Today, a new feature begins. Called Plums & Prunes, it will be a periodic critique of material — stories, headlines, photos, graphics, etc. — appearing in The Star. (Articles can be seen by going to The Star’s Web site — kansascity.com — and entering key words in the upper-right search box.)
With no further ado, away we go!
~ “Less roadway repair, more snow removal” (A-1, Friday, March 26) — Eye-catching, solidly written centerpiece on the new Kansas City budget. Photo by David Eulitt; story by Lynn Horsley.
~ “Martin’s Wildcats are toughest team alive” (B-1, Friday, March 26) — Whitlock column on K-State’s victory over Xavier featured this break-out-laughing line: “Every man, woman and child a Wildcat!”
~ “Voice of a victim can’t be silenced” (A-1, Saturday, March 27) — Sara Shepherd’s haunting story about then-81-year-old Carol Cooper, who was raped in 1999 and psychologically tormented ever after. The final twist: In 2004, Cooper disappeared, never to be seen again, after leaving her south Kansas City residence for her daily walk.
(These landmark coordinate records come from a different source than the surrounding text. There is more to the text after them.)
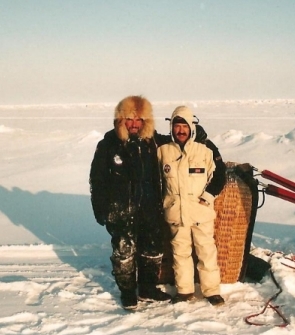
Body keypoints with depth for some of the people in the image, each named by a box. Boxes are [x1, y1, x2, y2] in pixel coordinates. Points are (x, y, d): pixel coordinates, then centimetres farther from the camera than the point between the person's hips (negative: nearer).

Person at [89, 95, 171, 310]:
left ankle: (148, 289, 27)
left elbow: (157, 177, 13)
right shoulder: (109, 145, -7)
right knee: (124, 251, 3)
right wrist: (101, 209, -7)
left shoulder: (150, 143, 4)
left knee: (153, 249, 11)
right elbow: (97, 179, -5)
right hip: (120, 210, -4)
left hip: (148, 208, 4)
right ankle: (128, 292, 18)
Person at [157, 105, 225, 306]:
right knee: (180, 252, 12)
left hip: (201, 212, -2)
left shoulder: (206, 150, -5)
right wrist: (161, 201, 6)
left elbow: (219, 175, 2)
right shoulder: (163, 151, 0)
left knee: (207, 251, 4)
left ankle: (212, 290, 15)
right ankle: (184, 290, 24)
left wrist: (208, 195, -7)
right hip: (175, 212, 2)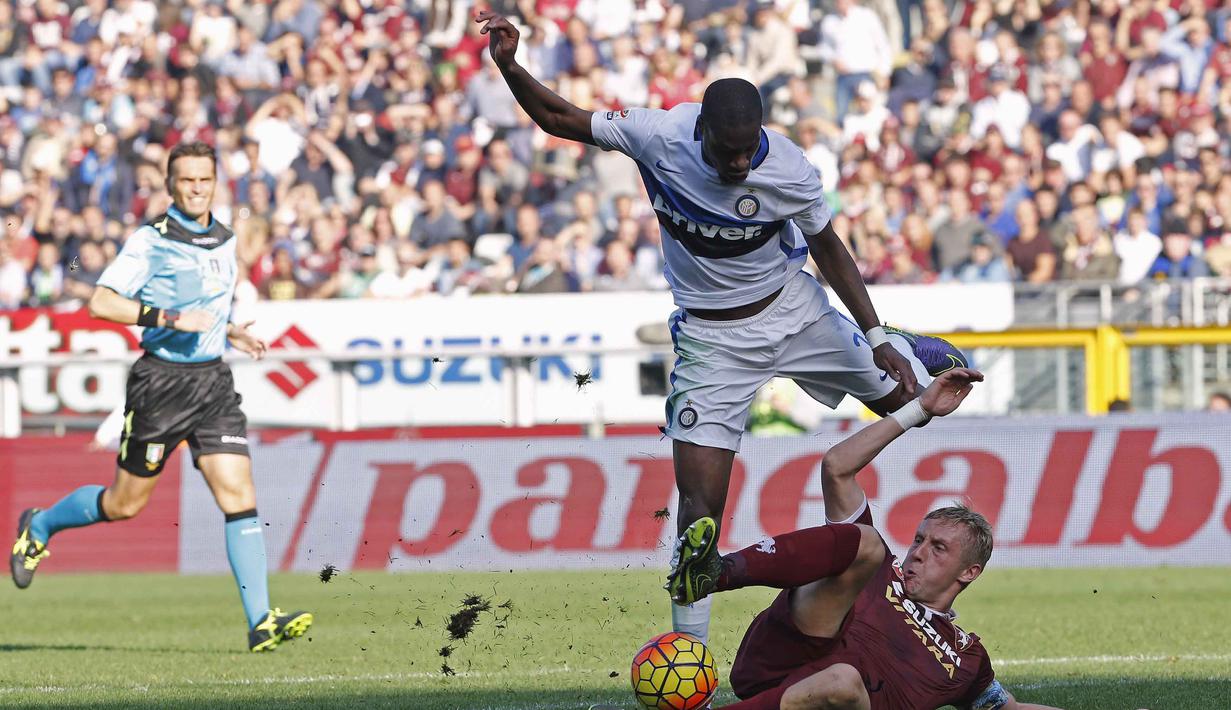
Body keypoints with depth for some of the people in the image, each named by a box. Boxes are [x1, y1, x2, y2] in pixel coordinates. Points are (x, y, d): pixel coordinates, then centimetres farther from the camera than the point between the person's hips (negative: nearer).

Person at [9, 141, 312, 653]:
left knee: (239, 495, -8)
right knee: (125, 504, 6)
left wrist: (232, 332, 11)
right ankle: (39, 527, 34)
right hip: (162, 379, -5)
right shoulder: (152, 240, -10)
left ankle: (261, 622, -11)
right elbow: (101, 303, -17)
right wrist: (171, 319, -23)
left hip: (213, 381, 5)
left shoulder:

~ “Board election comes at a crucial moment” (A-1, Sunday, March 28) — Clean, comprehensive package previewing Tuesday’s Kansas City School Board elections. Written by Joe Robertson.
~ “Vigilant boards keep organizations on track” (A-1, Monday, March 29) — Timely story by Diane Stafford on the importance of boards of directors. The peg: the Karen Pletz debacle at Kansas City University of Medicine and biosciences.
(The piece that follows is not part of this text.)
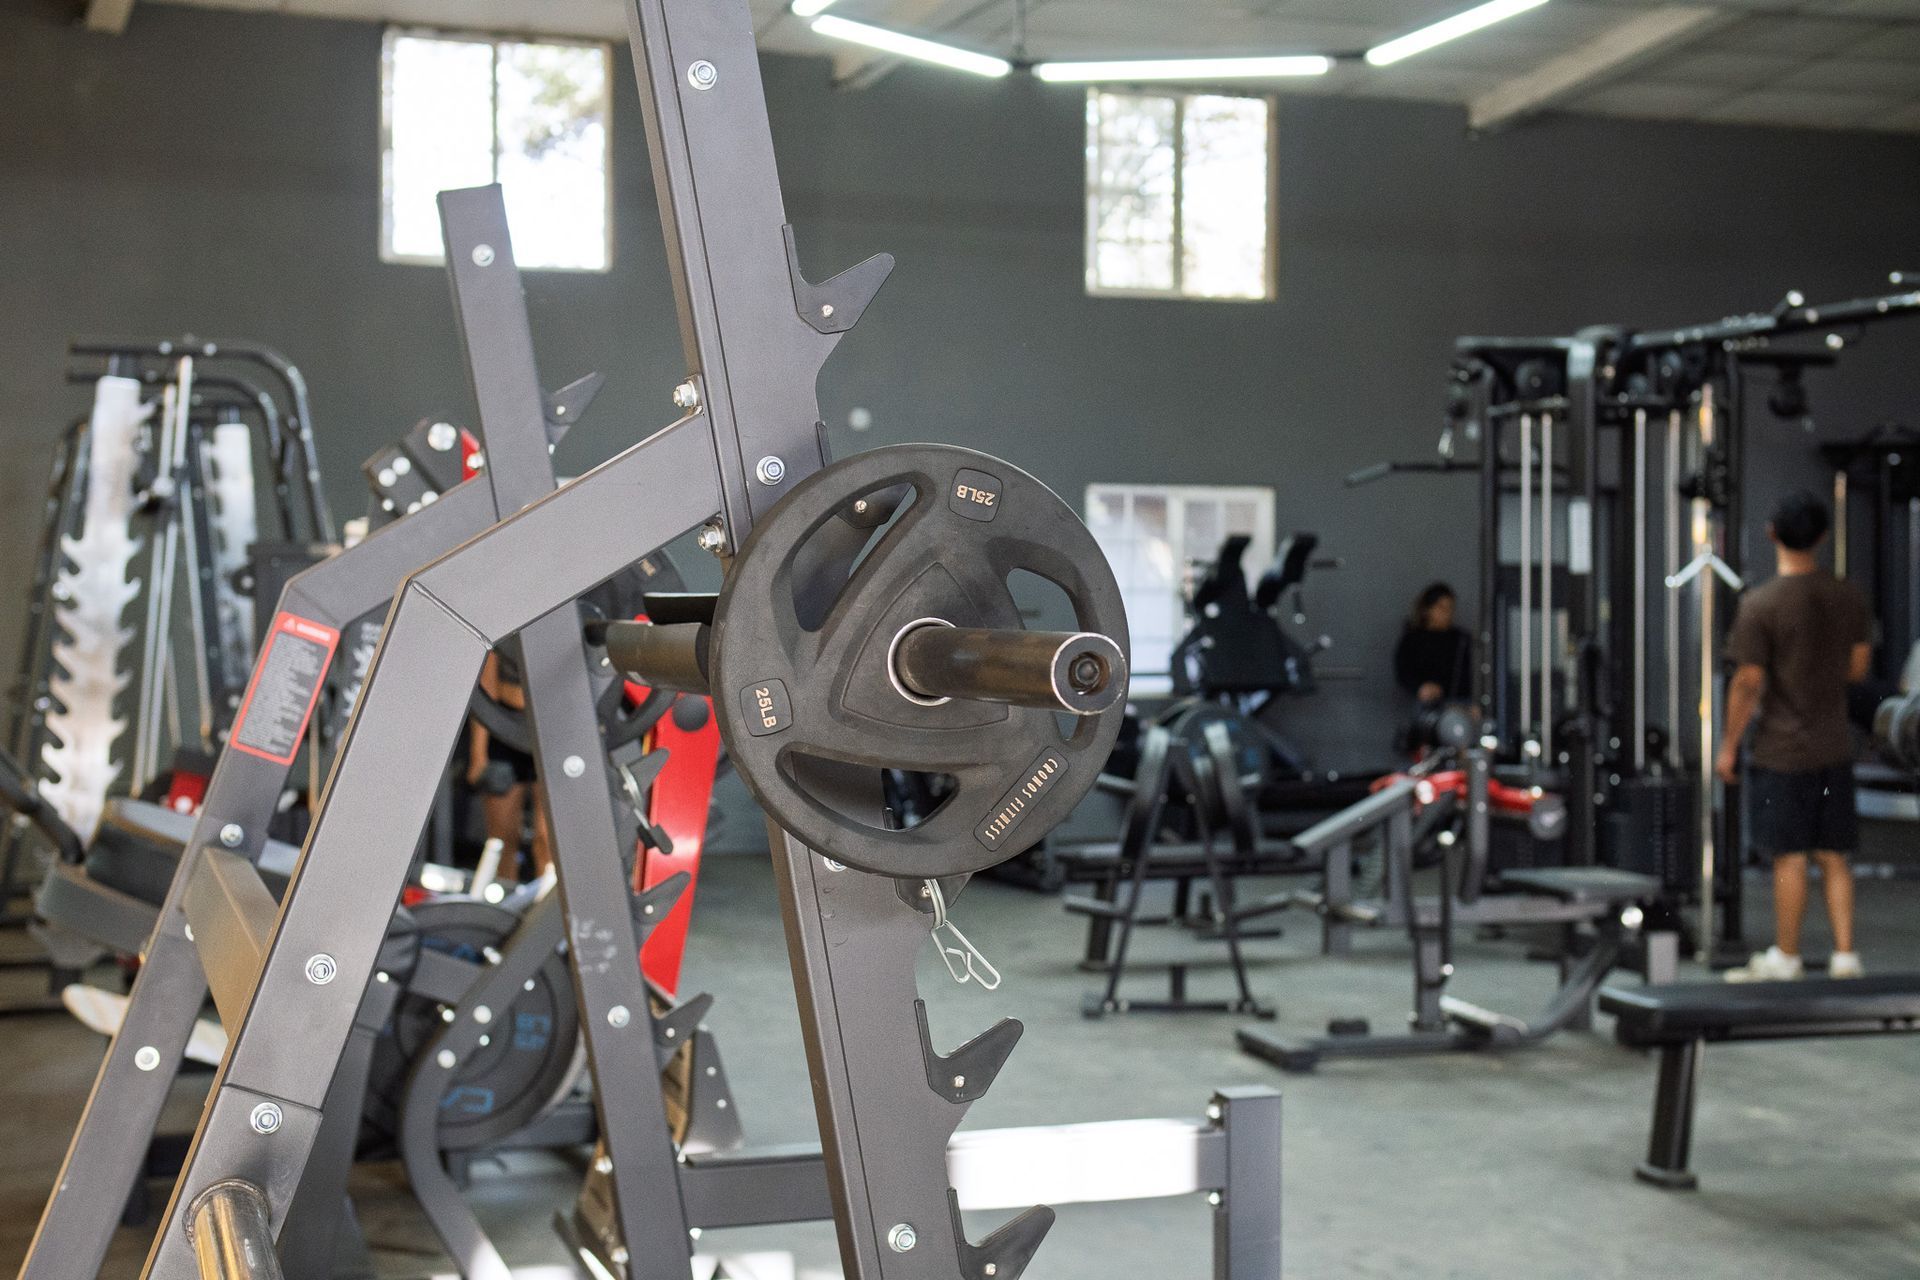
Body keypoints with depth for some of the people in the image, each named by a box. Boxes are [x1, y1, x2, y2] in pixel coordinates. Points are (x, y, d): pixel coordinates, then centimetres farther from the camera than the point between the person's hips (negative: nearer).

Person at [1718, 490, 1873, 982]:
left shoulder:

~ “Campaign ad places hateful message on air” (A-1, Monday, March 29) — Slap-my-jaw piece by Dave Helling about a Springfield, Mo., U.S. Senate candidate’s racially biased, anti-Semitic radio ads.
~ ” ‘Free’ a hard sell” (A-1, Tuesday, March 30) — Quirky, gotta-read-on piece, accompanied by storytelling cover photo, on some Kansas towns having trouble giving away home-site properties. Story by Laura Bauer; photos by Jill Toyoshiba.
~ “Driver has long record of violations” (A-1, Tuesday March 30) — Infuriating story by Christine Vendel and Meredith Rodriguez about oft-convicted driver who killed a 12-year-old boy and seriously injured the boy’s mother in a gruesome crash at Gregory Boulevard and Bruce Watkins Drive.
~ “Inmates get to look at private information” (A-1, Wednesday, March 31) — Holy cow! Kansas prisoners hone their computer skills by entering data that includes free people’s Social Security numbers. Thank you, Joe Lambe.
~ “Carrying in the Capitol” (A-1, thursday, April 1) — Irresistible, double-take intro: “It’s been a quiet week in Jefferson City. Legislators writing laws. Debating the budget. Training with handguns.” Jason Noble and David Klepper wrote about a bill — seemingly on its way to passage — that would allow legislators, their aides and employees to carry concealed weapons in the Missouri statehouse. And guess what? It’s prohibited in Kansas.
#% “A future of hope can heal the pain” (p. 1, Sunday, March 28) — Yet another front-page story about the Kansas State basketball team. At the same time, not one story about the chronic pain being generated by the the resurgent priest sex-abuse scandal has made it to The Star’s front page.
#% “New KCK library in store” (p.1 headline, Monday, March 29) — This comes under the category of “fails to live up to billing.” The headline had me scanning the story to see where the new library was housed. Turns out the story, by Lisa Gutierrez, was a hand wringer about the sorry state of the public library branch at Argentine Middle School. But what about that library moving into a store? Well, plans are for a move in 2012! The library won’t be in the store for a looong time.
#% “Crackdown could be upshot” (A-9, Tuesday, March 30) — Embarrassing under-placement and inadequate treatment of the Moscow subway bombings, which killed 39 people. Topping off the embarrassment was a lame, please-overlook-me headline.
#% “Will health law uncork bottleneck?” (A-1, Wednesday, March 31) — No beef with the story; nice piece of enterprise (meaning reporter or editor driven, as opposed to breaking news) by Steve Kraske and Dave Helling. But, like many journalists, especially reporters, I loathe the so-called “Boca jump,” in which a story is “teased” on the front and the reader is directed inside, where the story begins anew. Boca, you ask? So called because it reportedly got its start many years ago at a daily in Boca Raton, Fla. Unfortunately, the Boca just won’t seem to go away.